■ SOAL UNTUK DIKERJAKAN ■
• A. Salin ulang bagian berita harga pangan dari "KABARBURSA.COM - Harga" sampai "Rp32.460 per kilogram.".
• B. Jawab pertanyaan berikut berdasarkan berita harga pangan.
(i) Berapa harga cabai rawit merah per kilogram pada Kamis pagi, 3 Oktober 2024?
(ii) Pukul berapa data panel harga pangan Badan Pangan Nasional dirilis?
(iii) Siapa penulis berita ini?
• C. Apakah setiap pernyataan di bawah ini sesuai dengan berita harga pangan? Jawab ya atau tidak dan kutip kata-kata penentunya dari berita.
(i) Harga cabai merah keriting naik sebesar 2,69 persen.
(ii) Berita ini dimuat dalam rubrik Market Hari Ini.
(iii) Harga cabai rawit merah turun pada Kamis pagi, 3 Oktober 2024.
━━━ TEKS YANG DITAMPILKAN ━━━
Memuat tanggal…
Daftar Masuk
Navigasi Investasi Anda
Search

Harga Pangan Hari ini, Cabai dan Bahan Pokok Terus Merangkak Naik

Rubrik: Market Hari Ini | Diterbitkan: 03 October 2024 | Penulis: Moh. Alpin Pulungan | Editor: Redaksi
Harga Pangan Hari ini, Cabai dan Bahan Pokok Terus Merangkak Naik

KABARBURSA.COM - Harga cabai rawit merah kembali naik pada Kamis pagi, 3 Oktober 2024, dengan kenaikan sebesar 0,43 persen menjadi Rp44.460 per kilogram. Berdasarkan data panel harga pangan Badan Pangan Nasional yang dirilis pada pukul 08.50 WIB, cabai merah keriting juga mengalami lonjakan harga sebesar 2,69 persen menjadi Rp32.460 per kilogram.
━━━ CATATAN TERSIMPAN ━━━
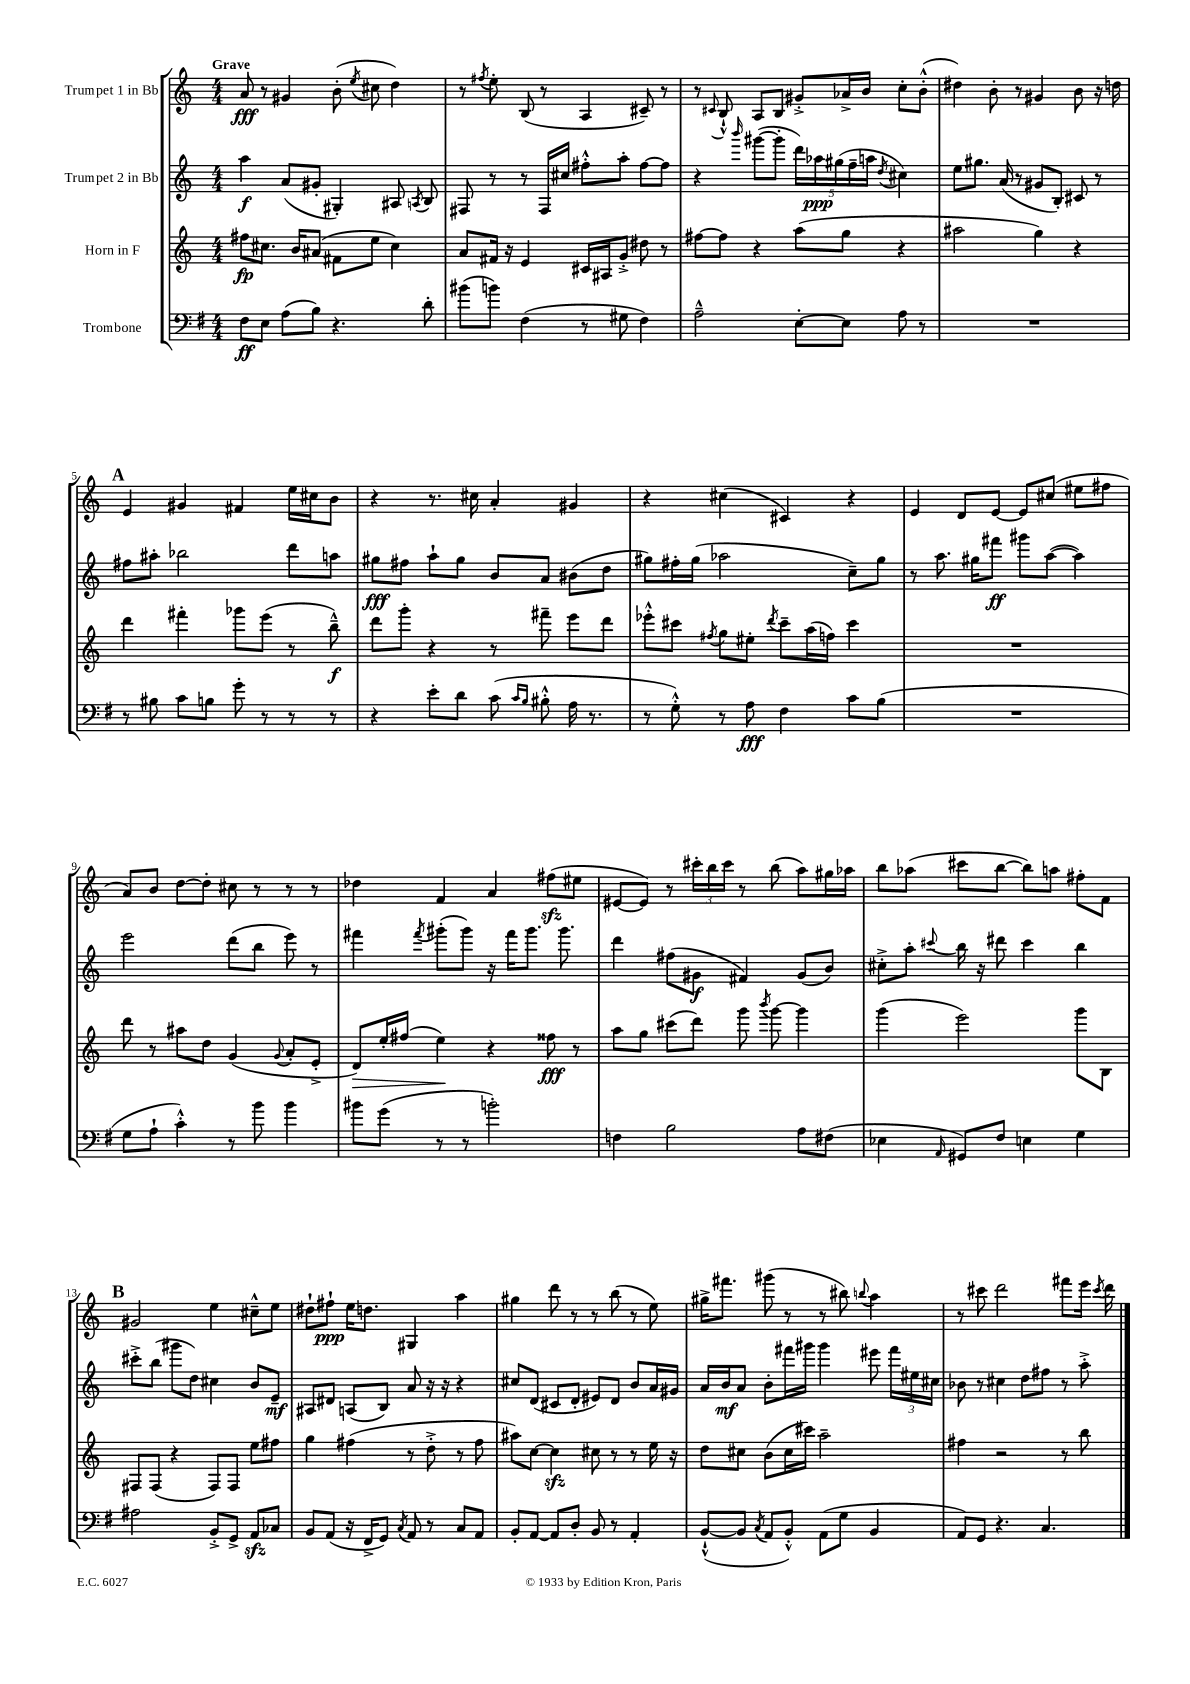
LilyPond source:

<<
\new StaffGroup <<
\new Staff = "s0" \with { instrumentName = "Trumpet 1 in Bb" } {
    \clef treble \key c \major \numericTimeSignature \time 4/4 \tempo "Grave"
    \autoBeamOff a'8\fff r8 gis'4 b'8-.( \acciaccatura { e''8 } cis''8 d''4) |
    r8 \acciaccatura { fis''8 } e''8-. b8( r8 a4 cis'8--) r8 |
    r8 \appoggiatura { cis'8 } b8-!-^ a8[ b8] gis'8[-.-> aes'16-> b'16] c''8[-. b'8]-.-^( |
    dis''4) b'8-. r8 gis'4 b'8 r16 d''16 |
    \mark \markup { \bold "A" } e'4 gis'4 fis'4 e''16[ cis''16 b'8] |
    r4 r8. cis''16 a'4-. gis'4 |
    r4 cis''4( cis'4) r4 |
    e'4 d'8[ e'8]~ e'8[ cis''8]( eis''8[ fis''8] |
    a'8[) b'8] d''8[~ d''8]-. cis''8 r8 r8 r8 |
    des''4 f'4 a'4 fis''8[\sfz( eis''8] |
    eis'8[~ eis'8]) r8 \tuplet 3/2 { cis'''16[-. b''16 cis'''16] } r8 b''8( a''8[) gis''16 aes''16] |
    b''8[ aes''8]( cis'''8[ b''8]~ b''8[) a''8] fis''8[-. f'8] |
    \mark \markup { \bold "B" } gis'2 e''4 cis''8[---^ e''8] |
    dis''8[-! fis''8]-!\ppp e''16[ d''8.] gis4 a''4 |
    gis''4 d'''8 r8 r8 b''8( r8 e''8) |
    gis''16[-> fis'''8.] gis'''8( r8 r8 bis''8) \appoggiatura { b''8 } a''4 |
    r8 cis'''8 d'''2 fis'''8[ e'''16] \acciaccatura { cis'''8 } d'''16 \bar "|." |
}
\new Staff = "s1" \with { instrumentName = "Trumpet 2 in Bb" } {
    \clef treble \key c \major \numericTimeSignature \time 4/4
    \autoBeamOff a''4\f a'8[( gis'8]-. gis4-.) ais8 \acciaccatura { a8 } b8 |
    fis8 r8 r8 fis16[ cis''16] fis''8[-.-^ a''8]-. fis''8[~ fis''8] |
    r4 \grace { b'''16 } gis'''8[~( gis'''8]-. \tuplet 5/4 { d'''16[) aes''16\ppp gis''16( f''16-- a''16] } \acciaccatura { d''8 } cis''4) |
    e''8[ gis''8.] a'16( r8 gis'8[ b8]-.) cis'8 r8 |
    \mark \markup { \bold "A" } fis''8[ ais''8]-. bes''2 d'''8[ a''8] |
    gis''8[\fff fis''8] a''8[-! gis''8] b'8[ a'8] bis'8[( d''8] |
    gis''8[) fis''16-. gis''16]( aes''2 c''8[--) gis''8] |
    r8 a''8. gis''16[ fis'''8]\ff gis'''8[ a''8]~( a''4) |
    e'''2 d'''8[( b''8] e'''8) r8 |
    fis'''4 \acciaccatura { fis'''8 } gis'''8[-.( gis'''8]) r16 fis'''16[ gis'''8.] gis'''8. |
    d'''4 fis''8[( gis'8]\f fis'4) gis'8[( b'8]) |
    cis''8[-.-> a''8]-. \appoggiatura { cis'''8 } b''16 r16 dis'''8 cis'''4 b''4 |
    \mark \markup { \bold "B" } cis'''8[-.-> b''8]( gis'''8[ d''8]) cis''4 b'8[ e'8]--\mf |
    ais8[ dis'8] a8[( b8]) a'8 r16 r16 r4 |
    cis''8[ d'8]( cis'8[ d'8]-. eis'8[) d'8] b'8[ a'16 gis'16] |
    a'16[ b'16\mf a'8] b'8[-. fis'''16 gis'''16] gis'''4 eis'''8 \tuplet 3/2 { fis'''16[ eis''16 cis''16] } |
    bes'8 r8 cis''4 d''8[ fis''8] r8 a''8-.-> \bar "|." |
}
\new Staff = "s2" \with { instrumentName = "Horn in F" } {
    \clef treble \key c \major \numericTimeSignature \time 4/4
    \autoBeamOff fis''8[\fp cis''8.] b'16[ ais'8]( fis'8[ e''8] cis''4) |
    a'8[ fis'16] r16 e'4 cis'16[ ais16 g'8]-.-> dis''8 r8 |
    fis''8[~ fis''8] r4 a''8[( g''8] r4 |
    ais''2 g''4) r4 |
    \mark \markup { \bold "A" } d'''4 fis'''4-. ges'''8[ e'''8]( r8 b''8---^\f) |
    d'''8[ g'''8]-. r4 r8 fis'''8-- e'''8[ d'''8] |
    ees'''8[-.-^ cis'''8] \acciaccatura { fis''8 } g''8[ eis''8]-. \acciaccatura { d'''8 } cis'''8[-- a''16( f''16]) cis'''4 |
    R1 |
    d'''8 r8 ais''8[ d''8] g'4( \appoggiatura { g'8 } a'8[-. e'8]-.-> |
    d'8[\>) e''16-. fis''16]( e''4\!) r4 fisis''8\fff r8 |
    a''8[ g''8] cis'''8[( d'''8]) g'''8 \acciaccatura { b'''8 } g'''8~ g'''4 |
    g'''4( e'''2) g'''8[ b8] |
    \mark \markup { \bold "B" } fis8[ fis8]( r4 fis8[) fis8] e''8[ fis''8] |
    g''4 fis''4( r8 d''8-.-> r8 fis''8 |
    ais''8[) c''8]~ c''4\sfz cis''8 r8 r8 e''16 r16 |
    d''8[ cis''8] b'8[( cis''16 cis'''16]) a''2-- |
    fis''4 r2 r8 b''8 \bar "|." |
}
\new Staff = "s3" \with { instrumentName = "Trombone" } {
    \clef bass \key g \major \numericTimeSignature \time 4/4
    \autoBeamOff fis8[\ff e8] a8[( b8]) r4. d'8-. |
    bis'8[( b'8]) fis4( r8 gis8 fis4) |
    a2---^ e8[~-. e8] a8 r8 |
    R1 |
    \mark \markup { \bold "A" } r8 bis8 c'8[ b8] g'8-. r8 r8 r8 |
    r4 e'8[-. d'8] c'8( \grace { c'16[ b16] } bis8-.-^ a16 r8. |
    r8 g8-.-^) r8 a8\fff fis4 c'8[ b8]( |
    R1 |
    g8[ a8]-! c'4-.-^) r8 b'8 b'4 |
    bis'8[ g'8]( r8 r8 b'2-.) |
    f4 b2 a8[ fis8]( |
    ees4 \grace { a,16 } gis,8[) fis8] e4 g4 |
    \mark \markup { \bold "B" } ais2 b,8[-.-> g,8]-> a,8[\sfz ces8] |
    b,8[ a,8]( r16 fis,16[-> g,8]) \acciaccatura { c8 } a,8 r8 c8[ a,8] |
    b,8[-. a,8]~ a,8[ d8]-. b,8 r8 a,4-. |
    b,8[~-!-^( b,8] \acciaccatura { c8 } a,8[ b,8]-.-^) a,8[( g8] b,4 |
    a,8[) g,8] r4. c4. \bar "|." |
}
>>
>>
━━━
■ JAWABAN SOAL ■
• A.
KABARBURSA.COM - Harga cabai rawit merah kembali naik pada Kamis pagi, 3 Oktober 2024, dengan kenaikan sebesar 0,43 persen menjadi Rp44.460 per kilogram. Berdasarkan data panel harga pangan Badan Pangan Nasional yang dirilis pada pukul 08.50 WIB, cabai merah keriting juga mengalami lonjakan harga sebesar 2,69 persen menjadi Rp32.460 per kilogram.

• B.
(i) Rp44.460 per kilogram.
(ii) Pukul 08.50 WIB.
(iii) Moh. Alpin Pulungan.

• C.
(i) Ya: "cabai merah keriting juga mengalami lonjakan harga sebesar 2,69 persen menjadi Rp32.460 per kilogram"
(ii) Ya: "Rubrik: Market Hari Ini"
(iii) Tidak: "Harga cabai rawit merah kembali naik pada Kamis pagi, 3 Oktober 2024"